*List of tasks*:
[1] Write out the passage from the article on India's airport health screening between "Passengers fill the" and "DRC and Uganda.", inclusive.
[2] According to the article on India's airport health screening, on what date was Air Suvidha 2.0 rolled out?
[3] Carry the article on India's airport health screening forward from its last sentence.

*Passage for review*:
________________

Our Take
India is automating border health triage in response to a specific threat, but the real test is whether real-time flagging of 1,000+ daily international arrivals actually catches asymptomatic cases before they clear immigration.
Why it matters
With 1,094 confirmed Ebola cases in the DRC and WHO declaring a public health emergency, countries are rebuilding entry surveillance systems that atrophied post-COVID. India's approach signals how governments now expect digital health data to flow to immigration and airport health officers in near-real-time.
Do this week
Public health officers: audit your IDSP and state surveillance integrations with Air Suvidha 2.0 before the end of June to ensure alerts actually trigger case investigation workflows, not just data sitting in a portal.
India launches contactless health screening at airports
The Ministry of Civil Aviation and Delhi International Airport Limited (DIAL) rolled out Air Suvidha 2.0 on June 25, 2026. The upgraded portal requires all international passengers to submit a mandatory online health self-declaration covering 21-day travel history, exposure history, and symptoms up to 24 hours before arrival.
Passengers fill the form during web check-in or before boarding and present a downloaded copy at the International Travel Health Desk or immigration counter on landing. The portal eliminates physical paperwork and enables real-time data sharing with the Airport Health Officer, Bureau of Immigration, IDSP (Integrated Disease Surveillance Programme), and State Surveillance Officers.
The system was built by the Ministry of Civil Aviation in collaboration with the Directorate General of Health Services and the Ministry of Health & Family Welfare. The launch follows the World Health Organisation's May 17, 2026 declaration of Bundibugyo virus disease (a strain of Ebola) as a Public Health Emergency of International Concern across the DRC and Uganda.
As of June 25, the DRC had reported 1,094 confirmed cases with 277 deaths. Uganda recorded 20 cases and two deaths. The WHO noted that the outbreak continues to outpace response efforts and that neighbouring South Sudan faces high transmission risk.
Speed of triage replaces volume of paperwork
Pre-COVID, most countries relied on arrival health cards filled by hand and reviewed after passengers had already cleared immigration. Air Suvidha 2.0 inverts that logic: data arrives at health authorities before the passenger lands, allowing real-time risk stratification and isolation protocols to activate if needed.

________________

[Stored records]
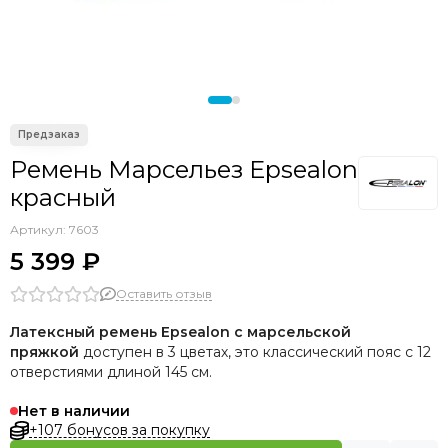
Аксессуары прочие
Ремень Марсельез Epsealon
красный
Артикул:
7603
5 399 ₽
Оставить отзыв
Латексный ремень Epsealon с марсельской
пряжкой
доступен в 3 цветах, это классический пояс с 12
отверстиями длиной 145 см.
Нет в наличии
+107 бонусов за покупку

________________

*Answers in order*:
[1]
Passengers fill the form during web check-in or before boarding and present a downloaded copy at the International Travel Health Desk or immigration counter on landing. The portal eliminates physical paperwork and enables real-time data sharing with the Airport Health Officer, Bureau of Immigration, IDSP (Integrated Disease Surveillance Programme), and State Surveillance Officers.
The system was built by the Ministry of Civil Aviation in collaboration with the Directorate General of Health Services and the Ministry of Health & Family Welfare. The launch follows the World Health Organisation's May 17, 2026 declaration of Bundibugyo virus disease (a strain of Ebola) as a Public Health Emergency of International Concern across the DRC and Uganda.

[2] June 25, 2026.

[3]
The 24-hour pre-submission window also compresses the border process itself. Contactless arrival is not just convenience; it reduces exposure time for airport health workers and speeds clearance for the 1,000+ international arrivals per day at major Indian hubs.
The structural risk remains unchanged: self-declared symptoms are unreliable for asymptomatic or presymptomatic travellers, and a portal cannot replace clinical assessment. But by centralising health data collection and linking it directly to state surveillance officers, the system creates a single point of early escalation instead of relying on ad hoc reporting after passengers disperse into the community.
State health officers must close the last-mile gap
Real-time data flowing into IDSP is only useful if someone acts on it. State Surveillance Officers need to define alert thresholds now: what travel history or symptom combinations trigger a phone call to the passenger, a sample request, or isolation guidance before they leave the airport?
Audit your current IDSP workflows to confirm that Air Suvidha 2.0 alerts actually interrupt the immigration process for flagged passengers, not just pile up in a dashboard. If alerts go unread or arrive after passengers have cleared the terminal, the portal becomes administrative overhead, not epidemiological control.
Similarly, airport health teams should rehearse rapid escalation pathways this week so that contactless arrival does not create a false sense of screening if suspected cases still slip through due to no isolation space or unclear handoff protocols.